_Page extract_
____

Business leagues, chambers of commerce, real-estate boards, boards of trade, or professional football leagues (whether or not administering a pension fund for football players), not organized for profit and no part of the net earnings of which inures to the benefit of any private shareholder or individual.

Another example of a 501(c)(6) organization is the American Institute of Certified Public Accountants.  Not as good a deal being the President of the AICPA, Barry Melancon had to get by on just $1,634,068.  Essentially 501(c)(6) organizations are not charities, because their members are trying to make money.  The members, though, are trying to make money for themselves.  They don’t really have an interest in having the 501(c)(6) make money.  That is why it is not-for profit even though it is not a charity.

The bottom line?

____

_Information supplied_

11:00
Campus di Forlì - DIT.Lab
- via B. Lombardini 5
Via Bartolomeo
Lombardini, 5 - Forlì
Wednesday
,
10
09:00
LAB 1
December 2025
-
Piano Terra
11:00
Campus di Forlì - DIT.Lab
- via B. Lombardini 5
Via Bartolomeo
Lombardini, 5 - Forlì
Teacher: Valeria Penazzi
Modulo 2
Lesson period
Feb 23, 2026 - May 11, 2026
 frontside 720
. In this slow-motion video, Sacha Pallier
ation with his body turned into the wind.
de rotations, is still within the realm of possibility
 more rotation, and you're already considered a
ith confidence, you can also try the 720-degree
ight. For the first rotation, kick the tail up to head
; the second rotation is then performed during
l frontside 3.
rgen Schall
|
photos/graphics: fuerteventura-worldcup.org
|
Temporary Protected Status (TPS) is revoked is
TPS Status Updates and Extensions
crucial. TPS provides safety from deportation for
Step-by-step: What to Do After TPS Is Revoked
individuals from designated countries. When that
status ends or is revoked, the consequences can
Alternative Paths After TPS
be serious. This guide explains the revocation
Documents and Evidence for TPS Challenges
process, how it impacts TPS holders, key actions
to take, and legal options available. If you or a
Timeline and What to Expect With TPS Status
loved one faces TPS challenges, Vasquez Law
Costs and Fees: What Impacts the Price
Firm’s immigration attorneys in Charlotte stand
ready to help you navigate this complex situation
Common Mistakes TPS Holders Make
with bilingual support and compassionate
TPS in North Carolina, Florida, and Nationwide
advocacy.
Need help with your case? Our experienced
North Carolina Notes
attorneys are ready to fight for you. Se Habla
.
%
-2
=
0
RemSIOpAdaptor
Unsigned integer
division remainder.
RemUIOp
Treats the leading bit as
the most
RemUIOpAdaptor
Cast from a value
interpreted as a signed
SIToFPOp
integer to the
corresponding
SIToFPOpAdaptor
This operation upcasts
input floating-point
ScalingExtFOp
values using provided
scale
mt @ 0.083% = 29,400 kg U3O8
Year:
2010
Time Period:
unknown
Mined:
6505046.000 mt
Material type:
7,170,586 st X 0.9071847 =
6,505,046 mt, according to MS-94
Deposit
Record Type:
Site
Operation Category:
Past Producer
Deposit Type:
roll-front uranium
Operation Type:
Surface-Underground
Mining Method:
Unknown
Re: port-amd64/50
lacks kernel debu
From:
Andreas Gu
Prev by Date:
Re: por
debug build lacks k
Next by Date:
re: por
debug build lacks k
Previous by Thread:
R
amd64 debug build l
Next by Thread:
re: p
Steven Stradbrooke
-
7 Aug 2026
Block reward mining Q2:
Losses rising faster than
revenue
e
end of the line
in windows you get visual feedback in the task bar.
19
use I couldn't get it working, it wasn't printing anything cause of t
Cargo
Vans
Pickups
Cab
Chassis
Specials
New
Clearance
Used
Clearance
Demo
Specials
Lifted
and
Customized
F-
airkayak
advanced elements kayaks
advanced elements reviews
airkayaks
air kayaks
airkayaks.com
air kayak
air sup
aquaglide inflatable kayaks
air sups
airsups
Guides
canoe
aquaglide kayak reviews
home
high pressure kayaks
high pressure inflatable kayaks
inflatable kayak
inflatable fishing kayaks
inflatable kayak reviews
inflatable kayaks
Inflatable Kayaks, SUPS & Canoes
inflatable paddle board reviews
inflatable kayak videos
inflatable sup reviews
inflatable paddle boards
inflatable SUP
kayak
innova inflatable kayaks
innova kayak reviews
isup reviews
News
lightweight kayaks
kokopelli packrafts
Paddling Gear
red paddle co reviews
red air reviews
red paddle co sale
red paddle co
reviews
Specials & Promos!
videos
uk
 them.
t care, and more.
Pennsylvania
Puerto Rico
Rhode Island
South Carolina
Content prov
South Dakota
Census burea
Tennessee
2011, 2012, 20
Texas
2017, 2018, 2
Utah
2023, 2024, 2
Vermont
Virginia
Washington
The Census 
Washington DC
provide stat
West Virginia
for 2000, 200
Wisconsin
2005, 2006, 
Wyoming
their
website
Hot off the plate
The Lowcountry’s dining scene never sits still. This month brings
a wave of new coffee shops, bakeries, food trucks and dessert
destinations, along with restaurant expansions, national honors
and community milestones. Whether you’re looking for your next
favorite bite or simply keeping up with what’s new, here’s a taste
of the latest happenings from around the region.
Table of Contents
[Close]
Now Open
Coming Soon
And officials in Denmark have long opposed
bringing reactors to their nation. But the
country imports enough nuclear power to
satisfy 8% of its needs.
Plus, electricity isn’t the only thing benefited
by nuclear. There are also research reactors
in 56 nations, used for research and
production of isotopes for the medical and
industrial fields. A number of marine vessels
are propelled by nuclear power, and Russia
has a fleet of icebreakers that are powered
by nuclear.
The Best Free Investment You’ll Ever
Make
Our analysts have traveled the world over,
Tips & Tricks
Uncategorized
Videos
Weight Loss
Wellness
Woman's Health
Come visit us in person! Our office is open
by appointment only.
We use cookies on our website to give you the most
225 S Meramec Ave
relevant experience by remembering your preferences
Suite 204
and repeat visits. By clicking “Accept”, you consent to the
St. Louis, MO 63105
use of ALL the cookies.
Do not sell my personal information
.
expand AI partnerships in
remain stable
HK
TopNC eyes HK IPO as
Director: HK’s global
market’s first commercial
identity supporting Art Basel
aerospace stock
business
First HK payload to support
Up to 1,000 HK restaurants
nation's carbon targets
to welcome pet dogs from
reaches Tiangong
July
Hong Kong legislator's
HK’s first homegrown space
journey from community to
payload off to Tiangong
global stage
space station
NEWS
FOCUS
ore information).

____

_Brief 1_
Retype the stretch of the passage on 501(c)(6) organizations from "Business leagues, chambers" through "not a charity.".
_Brief 2_
In the passage on 501(c)(6) organizations, which organization is named as another example of a 501(c)(6) organization?

_Exercise solution 1_
Business leagues, chambers of commerce, real-estate boards, boards of trade, or professional football leagues (whether or not administering a pension fund for football players), not organized for profit and no part of the net earnings of which inures to the benefit of any private shareholder or individual.

Another example of a 501(c)(6) organization is the American Institute of Certified Public Accountants.  Not as good a deal being the President of the AICPA, Barry Melancon had to get by on just $1,634,068.  Essentially 501(c)(6) organizations are not charities, because their members are trying to make money.  The members, though, are trying to make money for themselves.  They don’t really have an interest in having the 501(c)(6) make money.  That is why it is not-for profit even though it is not a charity.

_Exercise solution 2_
The American Institute of Certified Public Accountants.